Regia di Henry Hobson vedi scheda film
Non tutti gli zombie vogliono la tua carne: a qualcuno basta il tuo amore.
Non è un film horror e non è un film sugli zombie (grazie a dio), bensì un delicato insight sui rapporti familiari in una condizione di malattia terminale. L'escamotage dello zombismo (zombitudine?) serve ad aggiungere un paio di importanti vincoli alla situazione già difficile di per sé: il condannato diventerà prima o poi pericoloso per tutti, compresi i propri cari; sarà emarginato in quanto oggettiva minaccia e perderà progressivamente ogni tutela sociale, fino a essere considerato pura e semplice spazzatura.
Questi elementi sono noti sin dall’inizio a tutti i protagonisti, perciò la pellicola si concentra nell’esaminare reazioni e rapporti all’interno del quadro, nonché la percezione di sé della vittima (Maggie) durante il fatale decorso della malattia. Come si dice, gli amici si vedono nel momento del bisogno, e possiamo osservare chi mostra diversi livelli di pietas e chi invece applica alla lettera i regolamenti o pensa (comprensibilmente) solo a sé stesso e alla propria prole (come la seconda moglie di Wade/Schwarzenegger).
Si capisce facilmente che in definitiva sia un film sulla solitudine interiore e la solidarietà, che mette alla prova i meccanismi sociali sia sotto il profilo funzionale che quello etico.

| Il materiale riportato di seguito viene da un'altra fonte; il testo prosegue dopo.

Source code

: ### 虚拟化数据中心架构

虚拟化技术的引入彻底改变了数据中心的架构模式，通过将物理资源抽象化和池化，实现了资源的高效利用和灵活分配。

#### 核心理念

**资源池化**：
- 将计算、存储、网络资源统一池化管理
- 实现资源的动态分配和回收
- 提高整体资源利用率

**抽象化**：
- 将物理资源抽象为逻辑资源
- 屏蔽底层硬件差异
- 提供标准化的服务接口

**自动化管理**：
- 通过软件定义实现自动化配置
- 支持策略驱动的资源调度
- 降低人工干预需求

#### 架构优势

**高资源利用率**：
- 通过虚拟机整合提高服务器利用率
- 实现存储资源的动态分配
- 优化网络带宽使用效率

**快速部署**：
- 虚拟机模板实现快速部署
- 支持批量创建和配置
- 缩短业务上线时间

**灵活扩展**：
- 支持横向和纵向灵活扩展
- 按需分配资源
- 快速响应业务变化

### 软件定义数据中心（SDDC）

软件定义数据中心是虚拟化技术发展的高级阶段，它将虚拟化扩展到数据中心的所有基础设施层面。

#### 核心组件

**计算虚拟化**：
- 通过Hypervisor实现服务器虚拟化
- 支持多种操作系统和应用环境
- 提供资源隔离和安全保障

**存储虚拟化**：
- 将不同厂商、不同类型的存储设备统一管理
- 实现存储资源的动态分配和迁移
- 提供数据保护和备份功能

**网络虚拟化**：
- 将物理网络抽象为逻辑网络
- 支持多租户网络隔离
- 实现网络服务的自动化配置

C’è una scena in particolare che personalmente ho trovato strabiliante: il picnic organizzato tra quattro amici (tra cui Maggie) di cui due sani e due malati. In essa la solidarietà, l’amicizia e il desiderio di sentirsi normali per il tempo rimasto sono espressi con grande delicatezza e splendida sintesi, tanto da farne un momento di commovente pausa nell’angoscioso svolgersi della trama.
Il finale è didascalico, scegliendo di ricompensare l’amore paterno con un gesto di estremo sacrificio da parte della figlia. D’altro canto l’alternativa “naturale” lo avrebbe reso un film solo desolante, benché più plausibile.
La tonalità della pellicola vira al grigio, con evidenza di marroncini altrettanto pallidi. Non si può dire sia un'idea inedita, ma è senz'altro appropriata. Pare che qualcuno lo incolpi di essere lento. Lo è, ma non risulta un difetto, anzi: lunghi momenti senza che accada nulla di cruciale sottolineano bene la stanchezza e lo smarrimento interiore dei personaggi. Chi era (Chopin?) che diceva che le pause fanno parte della musica? Qui è lo stesso.
Leggo che Maggie ha avuto scarsissimi riscontri di botteghino. Me ne dispiaccio e dissento totalmente: l’ho trovato un film davvero ottimo e lo consiglio vivamente.
Abigail Breslin/Maggie è l’ex Little Miss Sunshine (la bambina un po’ sovrappeso e stonata che partecipa al concorso per piccoli fenomeni, con una performance al limite della lap-dance su istigazione e tutoraggio del nonno). Poi è cresciuta e ha pensato bene, in tutte le foto, di spingere in fuori le tette. Forse per contrappasso o per superficiale accostamento con Benvenuti a Zombieland, in cui aveva una parte, le è stata proposto il ruolo di protagonista.
Schwarzenegger/Wade ha l’espressione giusta - la sua unica, peraltro - per un contadino impassibile fuori e amorevole dentro, ma va detto che il suo accento austriaco non si può sentire (ho visto il film in lingua originale).
Attorno al film c’è un’ambiguità definitoria: negli USA si chiama Maggie, in Europa Contagious.